EU Pension Plans Show Massive Shortfalls in Stress Test

Only 30% of plans have processes to manage ESG risks.

Pension plans in the European Union could lose as much as €270 billion ($298 billion), or 25% of their asset value, under adverse economic conditions, according to a recent stress test conducted by the European Insurance and Occupational Pensions Authority (EIOPA). EIOPA is the EU’s insurance and pension watchdog.

 The biennial Institutions for Occupational Retirement Provision (IORPs) stress test assesses the resilience and potential vulnerabilities of European defined benefit and defined contribution pension plans. This year’s test was the first one that covered the analysis of environmental, social, and governance (ESG) factors.

“Long-term obligations and long investment horizons arguably require IORPs to consider ESG factors and enable IORPs to sustain short-term volatility and market downturns for longer periods than other financial institutions,” Gabriel Bernardino, chairman of EIOPA, said in a release.  “The supervisory monitoring and the applied supervisory tools need to be capable of detecting adverse market trends and market developments that can have long-term negative effects.”

The EIOPA applied an adverse market scenario that was characterized by a sudden reassessment of risk premiums and shocks to interest rates on short maturities that resulted in increased yields and widening credit spreads. The adverse market scenario was applied to the end-2018 baseline balance sheet of a representative sample of European Economic Area (EEA) IORPs. In the baseline, the plans were underfunded by €41 billion on aggregate.

“The adverse market scenario would have led to substantial aggregate shortfalls of €180 billion according to national methodologies and €216 billion following the stress test’s common methodology,” said the EIOPA in its stress test report. “Under the assumptions of the common methodology, the shortfalls in the adverse scenario would have triggered aggregate benefit reductions of €173 billion and sponsoring undertakings would have to provide financial support of €49 billion.”

Nineteen countries participated in the exercise, covering more than 60% of the national defined benefit and 50% of the national defined contribution sectors in terms of assets – in most countries. The report said 176 plans participated, 99 of which were defined benefit plans and 77 were defined contribution plans.

“The majority of IORPs in the sample indicated having taken appropriate steps to identify sustainability factors and ESG risks for their investment decisions, which is important for an effective implementation of the IORP II Directive,” said EIOPA. “Yet only 30% of them have processes in place to manage ESG risks. Further, only 19% of the IORPs in the sample assess the impact of ESG factors on investments’ risk and returns.”

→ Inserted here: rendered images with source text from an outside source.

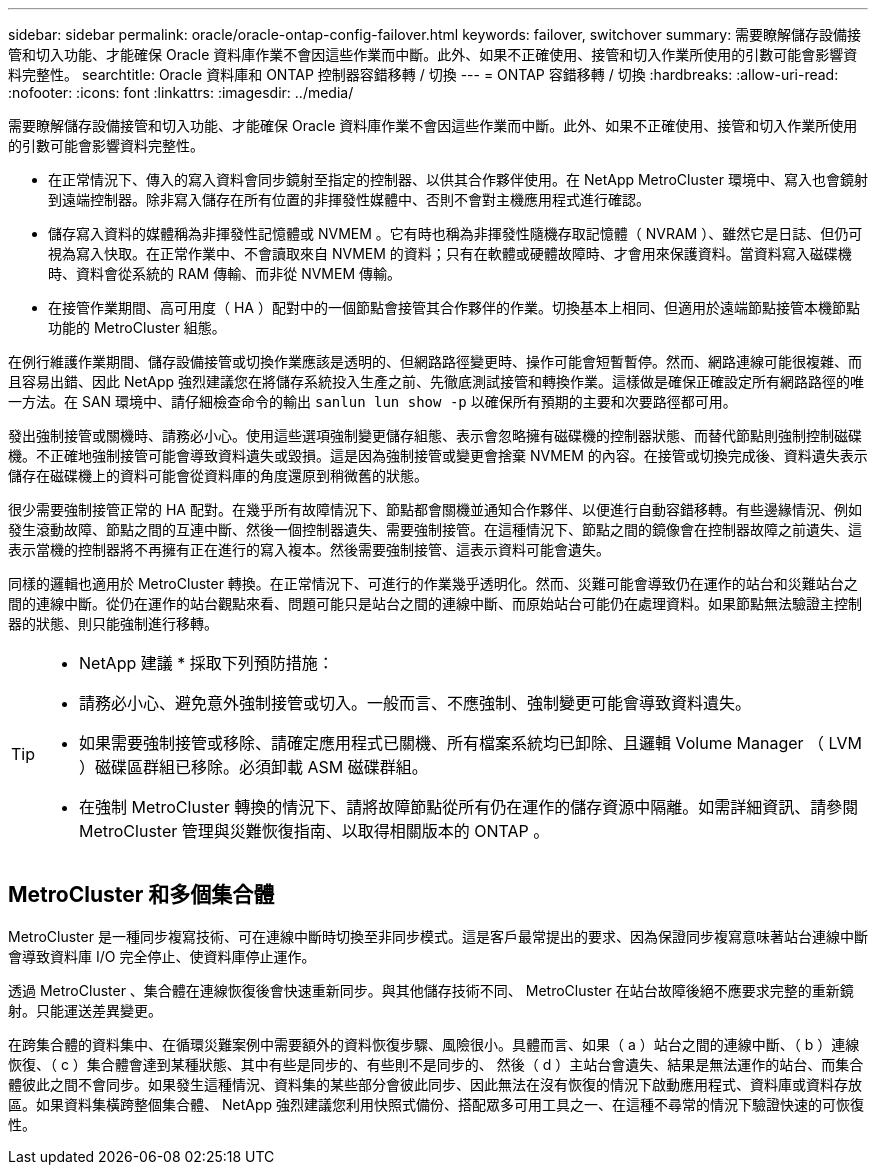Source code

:---
sidebar: sidebar 
permalink: oracle/oracle-ontap-config-failover.html 
keywords: failover, switchover 
summary: 需要瞭解儲存設備接管和切入功能、才能確保 Oracle 資料庫作業不會因這些作業而中斷。此外、如果不正確使用、接管和切入作業所使用的引數可能會影響資料完整性。 
searchtitle: Oracle 資料庫和 ONTAP 控制器容錯移轉 / 切換 
---
= ONTAP 容錯移轉 / 切換
:hardbreaks:
:allow-uri-read: 
:nofooter: 
:icons: font
:linkattrs: 
:imagesdir: ../media/


[role="lead"]
需要瞭解儲存設備接管和切入功能、才能確保 Oracle 資料庫作業不會因這些作業而中斷。此外、如果不正確使用、接管和切入作業所使用的引數可能會影響資料完整性。

* 在正常情況下、傳入的寫入資料會同步鏡射至指定的控制器、以供其合作夥伴使用。在 NetApp MetroCluster 環境中、寫入也會鏡射到遠端控制器。除非寫入儲存在所有位置的非揮發性媒體中、否則不會對主機應用程式進行確認。
* 儲存寫入資料的媒體稱為非揮發性記憶體或 NVMEM 。它有時也稱為非揮發性隨機存取記憶體（ NVRAM ）、雖然它是日誌、但仍可視為寫入快取。在正常作業中、不會讀取來自 NVMEM 的資料；只有在軟體或硬體故障時、才會用來保護資料。當資料寫入磁碟機時、資料會從系統的 RAM 傳輸、而非從 NVMEM 傳輸。
* 在接管作業期間、高可用度（ HA ）配對中的一個節點會接管其合作夥伴的作業。切換基本上相同、但適用於遠端節點接管本機節點功能的 MetroCluster 組態。


在例行維護作業期間、儲存設備接管或切換作業應該是透明的、但網路路徑變更時、操作可能會短暫暫停。然而、網路連線可能很複雜、而且容易出錯、因此 NetApp 強烈建議您在將儲存系統投入生產之前、先徹底測試接管和轉換作業。這樣做是確保正確設定所有網路路徑的唯一方法。在 SAN 環境中、請仔細檢查命令的輸出 `sanlun lun show -p` 以確保所有預期的主要和次要路徑都可用。

發出強制接管或關機時、請務必小心。使用這些選項強制變更儲存組態、表示會忽略擁有磁碟機的控制器狀態、而替代節點則強制控制磁碟機。不正確地強制接管可能會導致資料遺失或毀損。這是因為強制接管或變更會捨棄 NVMEM 的內容。在接管或切換完成後、資料遺失表示儲存在磁碟機上的資料可能會從資料庫的角度還原到稍微舊的狀態。

很少需要強制接管正常的 HA 配對。在幾乎所有故障情況下、節點都會關機並通知合作夥伴、以便進行自動容錯移轉。有些邊緣情況、例如發生滾動故障、節點之間的互連中斷、然後一個控制器遺失、需要強制接管。在這種情況下、節點之間的鏡像會在控制器故障之前遺失、這表示當機的控制器將不再擁有正在進行的寫入複本。然後需要強制接管、這表示資料可能會遺失。

同樣的邏輯也適用於 MetroCluster 轉換。在正常情況下、可進行的作業幾乎透明化。然而、災難可能會導致仍在運作的站台和災難站台之間的連線中斷。從仍在運作的站台觀點來看、問題可能只是站台之間的連線中斷、而原始站台可能仍在處理資料。如果節點無法驗證主控制器的狀態、則只能強制進行移轉。

[TIP]
====
* NetApp 建議 * 採取下列預防措施：

* 請務必小心、避免意外強制接管或切入。一般而言、不應強制、強制變更可能會導致資料遺失。
* 如果需要強制接管或移除、請確定應用程式已關機、所有檔案系統均已卸除、且邏輯 Volume Manager （ LVM ）磁碟區群組已移除。必須卸載 ASM 磁碟群組。
* 在強制 MetroCluster 轉換的情況下、請將故障節點從所有仍在運作的儲存資源中隔離。如需詳細資訊、請參閱 MetroCluster 管理與災難恢復指南、以取得相關版本的 ONTAP 。


====


== MetroCluster 和多個集合體

MetroCluster 是一種同步複寫技術、可在連線中斷時切換至非同步模式。這是客戶最常提出的要求、因為保證同步複寫意味著站台連線中斷會導致資料庫 I/O 完全停止、使資料庫停止運作。

透過 MetroCluster 、集合體在連線恢復後會快速重新同步。與其他儲存技術不同、 MetroCluster 在站台故障後絕不應要求完整的重新鏡射。只能運送差異變更。

在跨集合體的資料集中、在循環災難案例中需要額外的資料恢復步驟、風險很小。具體而言、如果（ a ）站台之間的連線中斷、（ b ）連線恢復、（ c ）集合體會達到某種狀態、其中有些是同步的、有些則不是同步的、 然後（ d ）主站台會遺失、結果是無法運作的站台、而集合體彼此之間不會同步。如果發生這種情況、資料集的某些部分會彼此同步、因此無法在沒有恢復的情況下啟動應用程式、資料庫或資料存放區。如果資料集橫跨整個集合體、 NetApp 強烈建議您利用快照式備份、搭配眾多可用工具之一、在這種不尋常的情況下驗證快速的可恢復性。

EIOPA said it will  follow the findings and analyze in more depth the investment behavior of EU pension plans, in particular in the “ultra-low” and negative interest rate environment.

“Going forward, EIOPA wants to further improve its analytical tool set for stress testing” the watchdog said, “extending the horizontal approach and with that assessing the common exposures and vulnerabilities of the DB and DC sectors together.”